### Exercise aim
The result should be every line that contains the word "element", taken from the material.

### Given data
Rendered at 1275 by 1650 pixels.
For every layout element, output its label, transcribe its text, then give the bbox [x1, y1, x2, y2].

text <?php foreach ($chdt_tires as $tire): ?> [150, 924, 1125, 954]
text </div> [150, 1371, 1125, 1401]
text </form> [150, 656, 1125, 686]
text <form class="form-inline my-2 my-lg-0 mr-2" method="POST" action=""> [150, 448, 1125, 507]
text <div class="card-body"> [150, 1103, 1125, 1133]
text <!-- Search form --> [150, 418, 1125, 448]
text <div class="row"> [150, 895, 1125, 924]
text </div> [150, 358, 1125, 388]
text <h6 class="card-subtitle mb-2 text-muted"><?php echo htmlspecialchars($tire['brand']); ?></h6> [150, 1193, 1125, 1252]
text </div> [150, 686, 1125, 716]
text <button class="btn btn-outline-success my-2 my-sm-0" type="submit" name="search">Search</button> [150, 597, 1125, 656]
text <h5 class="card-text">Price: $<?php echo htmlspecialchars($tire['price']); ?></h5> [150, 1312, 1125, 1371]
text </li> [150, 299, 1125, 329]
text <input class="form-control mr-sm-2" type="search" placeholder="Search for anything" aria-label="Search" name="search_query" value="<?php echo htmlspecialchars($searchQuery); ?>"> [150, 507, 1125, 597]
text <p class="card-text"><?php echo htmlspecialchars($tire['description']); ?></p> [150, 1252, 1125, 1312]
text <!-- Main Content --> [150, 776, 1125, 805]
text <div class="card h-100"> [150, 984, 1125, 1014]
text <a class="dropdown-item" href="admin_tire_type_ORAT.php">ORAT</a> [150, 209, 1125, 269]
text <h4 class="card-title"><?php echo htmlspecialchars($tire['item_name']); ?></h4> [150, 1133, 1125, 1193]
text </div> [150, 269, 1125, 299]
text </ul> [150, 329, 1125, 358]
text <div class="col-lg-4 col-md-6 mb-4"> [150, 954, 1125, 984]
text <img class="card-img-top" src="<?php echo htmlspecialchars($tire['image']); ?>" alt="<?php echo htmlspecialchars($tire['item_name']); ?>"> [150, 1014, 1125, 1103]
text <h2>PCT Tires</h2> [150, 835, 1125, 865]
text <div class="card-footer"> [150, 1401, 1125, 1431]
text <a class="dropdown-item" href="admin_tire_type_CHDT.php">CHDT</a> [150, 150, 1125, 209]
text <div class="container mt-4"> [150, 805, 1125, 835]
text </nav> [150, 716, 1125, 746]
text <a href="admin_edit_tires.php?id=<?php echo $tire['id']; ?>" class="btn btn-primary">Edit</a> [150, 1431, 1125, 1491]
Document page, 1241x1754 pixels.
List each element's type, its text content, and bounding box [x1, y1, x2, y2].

### Task output
For every layout element, output its label, transcribe its text, then give the bbox [x1, y1, x2, y2].
List each element's type, its text content, and bounding box [x1, y1, x2, y2].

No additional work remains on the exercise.